Elsewhere, Washington Regional Medical System announced a restructuring plan that included 86 job cuts through consolidation of management and support functions. “By restructuring our management operations and consolidating roles, Washington Regional will reduce redundancies and optimize efficiency while still providing the high-quality care our community has come to expect,” Lucas Campbell, president and CEO of Washington Regional, said in the announcement.

At Intermountain Health, the 93 positions that were eliminated amid clinic closures and operational changes in Colorado and Montana looked a little different. While clinical roles were affected as part of the restructuring, the organization also pointed to leadership and administrative consolidation to improve efficiency and better align resources.

Though the circumstances surrounding the three systems differed, the overlap across the layoffs was the emphasis on leadership restructuring and administrative streamlining.

The logic behind these restructurings is straightforward: clinical workers are difficult to replace, whereas administrative costs often represent one of the few areas where organizations can still reduce spending relatively quickly.

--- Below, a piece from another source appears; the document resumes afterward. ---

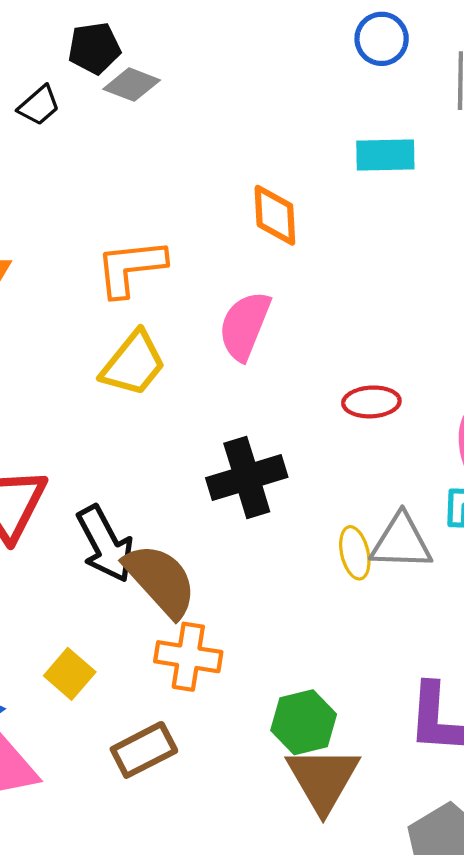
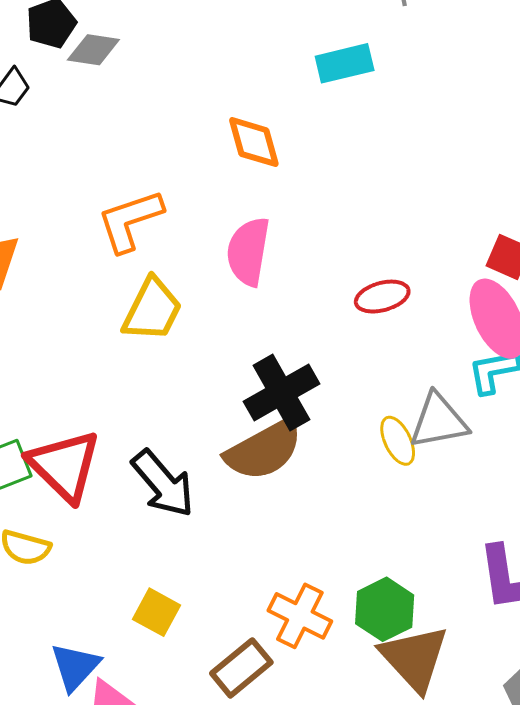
brown semicircle: (160, 580) -> (264, 450), moved, turned 116
orange cross: (188, 657) -> (300, 616), moved, turned 30

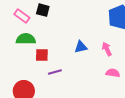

According to Kaufman Hall’s latest National Hospital Flash Report for March, hospitals are operating more efficiently, but financial performance is still being weighed down by rising expenses. Length of stay, for example, was down 3% year-over-year, indicative of improved throughput. However, that clinical efficiency requires adequate staffing, and that labor is costly, as seen in a 4% rise in labor expense per calendar day year-over-year.

To just maintain their thin margins, hospitals are being forced to cut costs in areas that won’t directly hinder patient flow. That’s why administrative restructuring is often viewed as a less disruptive path toward reducing overhead while sustaining operational efficiency.

The result can also be a faster decision-making structure, allowing organizations to be strategically nimbler during a time when moving slow can leave hospitals behind the curve.

Still, the benefits come at a price. The loss of leadership and management may not be felt in financial performance immediately, but over time, it can create operational strain and place additional burden on remaining leaders and frontline staff.

For hospital executives, the question they must answer is how far their organization can streamline before efficiency gains start to create new organizational pressures.